> ENUNCIADO 1:
Responda com base no texto sobre a dívida da Prefeitura de Maringá com o INSS:
(a) O que é descontado todos os meses em decorrência das negociações para o pagamento do instituto?
(b) Segundo o procurador jurídico, qual foi o primeiro passo dado pela prefeitura?
(c) Como Cardoso caracteriza a dívida, sem arriscar valores?
> ENUNCIADO 2:
Transcreva do texto sobre a dívida de Maringá com o INSS o trecho que vai de "A Prefeitura de" até "o município’’, explicou.".

A Prefeitura de Maringá não sabe o valor da dívida com o INSS. O procurador jurídico da prefeitura, Alaércio Cardoso, disse à Folha que ainda não tem o valor da dívida, mas que todos os meses é descontada também uma parcela do FPM, em decorrência de negociações para o pagamento do instituto. ‘‘Solicitamos e devemos receber na próxima semana uma posição da dívida, mas já estamos mudando o relacionamento com o INSS para não prejudicar o município’’, explicou.
Ele disse que o primeiro passo foi normalizar o recolhimento da contribuição sobre o salário de secretários municipais e ocupantes de cargos de confiança – o que a última administração não vinha fazendo. ‘‘Será mais um problema para resolvermos’’, lembrou. Cardoso adianta que a dívida ‘‘não é pequena’’, mas evitou arriscar valores. ‘‘Desde o início do ano estamos procurando negociar e resolver as prioridades, que mais prejudicam a administração’’, afirmou.

(Entradas de dados armazenados)
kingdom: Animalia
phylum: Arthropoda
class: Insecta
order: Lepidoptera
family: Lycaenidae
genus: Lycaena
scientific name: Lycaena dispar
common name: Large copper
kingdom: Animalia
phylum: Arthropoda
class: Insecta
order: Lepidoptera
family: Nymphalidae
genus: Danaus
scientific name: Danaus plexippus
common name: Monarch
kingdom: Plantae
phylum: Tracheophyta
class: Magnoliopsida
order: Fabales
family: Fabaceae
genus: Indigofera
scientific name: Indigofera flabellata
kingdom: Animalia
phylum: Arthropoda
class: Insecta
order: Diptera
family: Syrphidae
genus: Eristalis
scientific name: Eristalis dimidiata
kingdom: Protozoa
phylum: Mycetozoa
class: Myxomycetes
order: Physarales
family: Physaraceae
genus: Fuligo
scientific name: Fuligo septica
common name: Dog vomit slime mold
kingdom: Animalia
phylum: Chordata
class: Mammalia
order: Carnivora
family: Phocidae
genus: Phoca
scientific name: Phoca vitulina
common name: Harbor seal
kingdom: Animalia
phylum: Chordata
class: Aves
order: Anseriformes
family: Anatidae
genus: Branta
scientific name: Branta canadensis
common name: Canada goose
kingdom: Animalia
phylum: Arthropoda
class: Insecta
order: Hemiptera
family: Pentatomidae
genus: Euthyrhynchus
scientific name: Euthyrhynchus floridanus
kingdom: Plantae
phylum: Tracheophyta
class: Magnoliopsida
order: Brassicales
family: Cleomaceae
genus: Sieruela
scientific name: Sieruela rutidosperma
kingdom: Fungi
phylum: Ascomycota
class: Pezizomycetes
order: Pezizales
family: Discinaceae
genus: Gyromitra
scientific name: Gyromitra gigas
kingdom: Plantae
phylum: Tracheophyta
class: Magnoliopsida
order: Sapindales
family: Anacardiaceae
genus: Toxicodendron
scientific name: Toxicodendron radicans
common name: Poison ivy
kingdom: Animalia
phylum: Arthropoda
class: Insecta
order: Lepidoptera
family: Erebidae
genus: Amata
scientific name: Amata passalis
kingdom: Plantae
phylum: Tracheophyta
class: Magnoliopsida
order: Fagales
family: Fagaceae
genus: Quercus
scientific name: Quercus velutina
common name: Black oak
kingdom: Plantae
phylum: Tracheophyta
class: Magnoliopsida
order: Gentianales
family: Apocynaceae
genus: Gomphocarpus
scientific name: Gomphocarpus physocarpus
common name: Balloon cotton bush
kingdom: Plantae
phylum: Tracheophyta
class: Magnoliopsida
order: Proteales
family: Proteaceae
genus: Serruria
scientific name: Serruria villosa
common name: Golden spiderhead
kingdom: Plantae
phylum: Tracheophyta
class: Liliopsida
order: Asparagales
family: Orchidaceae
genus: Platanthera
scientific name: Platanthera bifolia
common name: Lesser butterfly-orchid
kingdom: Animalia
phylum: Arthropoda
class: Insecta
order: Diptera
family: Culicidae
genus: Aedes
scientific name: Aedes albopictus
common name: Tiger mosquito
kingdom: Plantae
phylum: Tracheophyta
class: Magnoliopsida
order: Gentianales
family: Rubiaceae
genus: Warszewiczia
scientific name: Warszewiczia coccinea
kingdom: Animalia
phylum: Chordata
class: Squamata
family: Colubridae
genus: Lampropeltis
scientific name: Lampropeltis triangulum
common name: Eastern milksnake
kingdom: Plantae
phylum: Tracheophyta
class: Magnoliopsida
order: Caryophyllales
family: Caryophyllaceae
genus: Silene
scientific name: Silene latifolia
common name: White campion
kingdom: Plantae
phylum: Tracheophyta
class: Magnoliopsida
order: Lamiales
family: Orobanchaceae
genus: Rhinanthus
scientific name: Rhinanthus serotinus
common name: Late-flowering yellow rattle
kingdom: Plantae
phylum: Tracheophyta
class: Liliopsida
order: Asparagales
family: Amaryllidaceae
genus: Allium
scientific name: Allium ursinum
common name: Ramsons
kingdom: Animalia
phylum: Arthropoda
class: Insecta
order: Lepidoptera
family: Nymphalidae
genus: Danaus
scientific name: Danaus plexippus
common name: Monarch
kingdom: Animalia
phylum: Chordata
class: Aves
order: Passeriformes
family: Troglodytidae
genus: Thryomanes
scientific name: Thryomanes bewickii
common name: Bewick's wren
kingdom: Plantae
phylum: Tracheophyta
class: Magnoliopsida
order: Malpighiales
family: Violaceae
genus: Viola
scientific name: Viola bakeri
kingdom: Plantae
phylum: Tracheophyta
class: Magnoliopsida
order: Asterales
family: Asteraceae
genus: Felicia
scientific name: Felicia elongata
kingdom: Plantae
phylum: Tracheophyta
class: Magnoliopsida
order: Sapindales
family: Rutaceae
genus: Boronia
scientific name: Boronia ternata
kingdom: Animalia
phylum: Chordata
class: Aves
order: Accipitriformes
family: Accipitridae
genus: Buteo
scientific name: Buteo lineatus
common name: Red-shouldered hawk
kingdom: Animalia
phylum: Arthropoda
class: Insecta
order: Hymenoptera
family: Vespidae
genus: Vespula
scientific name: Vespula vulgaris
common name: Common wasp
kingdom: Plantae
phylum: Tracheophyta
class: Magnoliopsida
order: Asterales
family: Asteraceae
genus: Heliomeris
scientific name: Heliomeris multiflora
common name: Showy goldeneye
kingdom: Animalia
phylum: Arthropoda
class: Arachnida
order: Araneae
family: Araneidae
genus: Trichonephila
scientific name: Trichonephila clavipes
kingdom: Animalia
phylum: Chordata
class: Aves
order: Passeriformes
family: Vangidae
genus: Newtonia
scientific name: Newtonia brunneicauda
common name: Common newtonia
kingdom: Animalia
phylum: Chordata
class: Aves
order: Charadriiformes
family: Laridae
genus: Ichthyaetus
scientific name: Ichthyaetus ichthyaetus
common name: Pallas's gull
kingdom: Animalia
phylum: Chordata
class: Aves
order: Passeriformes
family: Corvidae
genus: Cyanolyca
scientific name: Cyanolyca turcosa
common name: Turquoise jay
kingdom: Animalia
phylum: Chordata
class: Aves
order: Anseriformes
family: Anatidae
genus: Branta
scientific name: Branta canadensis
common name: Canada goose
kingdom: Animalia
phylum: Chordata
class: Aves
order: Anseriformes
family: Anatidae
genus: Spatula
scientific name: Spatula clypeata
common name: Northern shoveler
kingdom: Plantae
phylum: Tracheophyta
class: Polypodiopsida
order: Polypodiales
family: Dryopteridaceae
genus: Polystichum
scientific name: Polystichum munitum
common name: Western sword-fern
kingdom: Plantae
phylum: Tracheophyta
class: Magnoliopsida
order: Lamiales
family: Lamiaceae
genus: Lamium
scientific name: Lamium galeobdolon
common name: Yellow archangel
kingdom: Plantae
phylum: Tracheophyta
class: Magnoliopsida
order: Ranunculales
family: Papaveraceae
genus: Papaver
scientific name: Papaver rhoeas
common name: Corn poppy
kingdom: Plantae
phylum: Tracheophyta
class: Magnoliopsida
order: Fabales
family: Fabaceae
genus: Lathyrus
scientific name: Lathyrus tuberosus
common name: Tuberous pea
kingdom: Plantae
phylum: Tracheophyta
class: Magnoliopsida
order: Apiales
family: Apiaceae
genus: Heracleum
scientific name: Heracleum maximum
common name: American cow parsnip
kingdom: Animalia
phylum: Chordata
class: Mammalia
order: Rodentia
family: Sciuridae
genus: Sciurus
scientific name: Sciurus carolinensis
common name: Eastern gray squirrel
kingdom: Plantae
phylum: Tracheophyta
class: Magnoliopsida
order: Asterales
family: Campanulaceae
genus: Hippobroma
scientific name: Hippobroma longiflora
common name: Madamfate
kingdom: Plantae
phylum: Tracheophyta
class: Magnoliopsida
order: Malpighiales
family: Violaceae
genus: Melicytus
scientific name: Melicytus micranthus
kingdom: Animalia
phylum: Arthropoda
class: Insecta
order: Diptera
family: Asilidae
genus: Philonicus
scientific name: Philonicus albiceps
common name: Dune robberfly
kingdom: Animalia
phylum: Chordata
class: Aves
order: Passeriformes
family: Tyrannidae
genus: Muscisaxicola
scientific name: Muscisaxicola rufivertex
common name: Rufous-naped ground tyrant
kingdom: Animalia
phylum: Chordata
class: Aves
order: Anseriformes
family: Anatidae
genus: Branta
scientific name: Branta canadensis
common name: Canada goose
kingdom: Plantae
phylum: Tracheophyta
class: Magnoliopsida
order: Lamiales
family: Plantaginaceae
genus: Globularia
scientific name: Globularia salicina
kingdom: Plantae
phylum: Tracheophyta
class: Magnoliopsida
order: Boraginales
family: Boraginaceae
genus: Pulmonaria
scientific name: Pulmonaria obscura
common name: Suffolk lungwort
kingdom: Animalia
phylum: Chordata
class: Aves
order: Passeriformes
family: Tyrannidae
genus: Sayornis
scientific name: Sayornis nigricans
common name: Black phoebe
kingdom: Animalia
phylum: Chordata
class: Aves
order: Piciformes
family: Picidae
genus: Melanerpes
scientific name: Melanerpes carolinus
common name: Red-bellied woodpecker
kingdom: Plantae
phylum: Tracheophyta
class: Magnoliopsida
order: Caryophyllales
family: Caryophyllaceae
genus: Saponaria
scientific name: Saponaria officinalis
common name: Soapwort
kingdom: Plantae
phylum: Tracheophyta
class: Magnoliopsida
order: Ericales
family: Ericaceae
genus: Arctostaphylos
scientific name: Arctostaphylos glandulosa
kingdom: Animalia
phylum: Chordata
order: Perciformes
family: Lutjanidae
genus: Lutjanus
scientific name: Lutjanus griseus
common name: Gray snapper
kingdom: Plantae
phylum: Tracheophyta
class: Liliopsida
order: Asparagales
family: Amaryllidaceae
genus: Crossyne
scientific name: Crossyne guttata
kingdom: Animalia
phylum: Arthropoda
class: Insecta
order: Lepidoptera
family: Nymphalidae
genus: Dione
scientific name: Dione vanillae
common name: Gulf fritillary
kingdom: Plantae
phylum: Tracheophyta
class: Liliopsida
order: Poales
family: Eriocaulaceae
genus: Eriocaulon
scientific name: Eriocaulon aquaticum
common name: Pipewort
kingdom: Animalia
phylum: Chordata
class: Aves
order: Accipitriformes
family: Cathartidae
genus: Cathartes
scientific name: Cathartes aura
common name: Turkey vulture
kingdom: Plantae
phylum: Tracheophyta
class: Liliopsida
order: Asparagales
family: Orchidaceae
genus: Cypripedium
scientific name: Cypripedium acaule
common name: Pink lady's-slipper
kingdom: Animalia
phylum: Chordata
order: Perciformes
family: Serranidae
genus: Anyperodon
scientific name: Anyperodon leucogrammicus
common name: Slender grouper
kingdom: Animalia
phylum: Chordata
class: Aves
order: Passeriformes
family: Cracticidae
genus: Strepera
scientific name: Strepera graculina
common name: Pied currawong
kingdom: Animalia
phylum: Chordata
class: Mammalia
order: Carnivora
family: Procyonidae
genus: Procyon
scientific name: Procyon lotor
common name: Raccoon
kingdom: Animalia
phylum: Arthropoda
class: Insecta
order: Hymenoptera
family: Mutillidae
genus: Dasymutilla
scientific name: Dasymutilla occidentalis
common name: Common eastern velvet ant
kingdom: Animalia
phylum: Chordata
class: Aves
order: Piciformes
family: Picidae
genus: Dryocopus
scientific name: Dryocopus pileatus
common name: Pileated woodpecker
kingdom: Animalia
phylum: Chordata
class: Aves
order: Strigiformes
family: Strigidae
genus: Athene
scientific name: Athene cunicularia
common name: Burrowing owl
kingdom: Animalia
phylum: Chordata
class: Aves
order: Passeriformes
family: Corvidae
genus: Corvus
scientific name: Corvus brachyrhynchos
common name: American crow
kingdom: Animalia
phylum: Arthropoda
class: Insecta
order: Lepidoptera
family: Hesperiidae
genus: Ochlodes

> RESPOSTA ESCRITA 1:
(a) Uma parcela do FPM.
(b) Normalizar o recolhimento da contribuição sobre o salário de secretários municipais e ocupantes de cargos de confiança.
(c) Ele afirma que a dívida "não é pequena".

> RESPOSTA ESCRITA 2:
A Prefeitura de Maringá não sabe o valor da dívida com o INSS. O procurador jurídico da prefeitura, Alaércio Cardoso, disse à Folha que ainda não tem o valor da dívida, mas que todos os meses é descontada também uma parcela do FPM, em decorrência de negociações para o pagamento do instituto. ‘‘Solicitamos e devemos receber na próxima semana uma posição da dívida, mas já estamos mudando o relacionamento com o INSS para não prejudicar o município’’, explicou.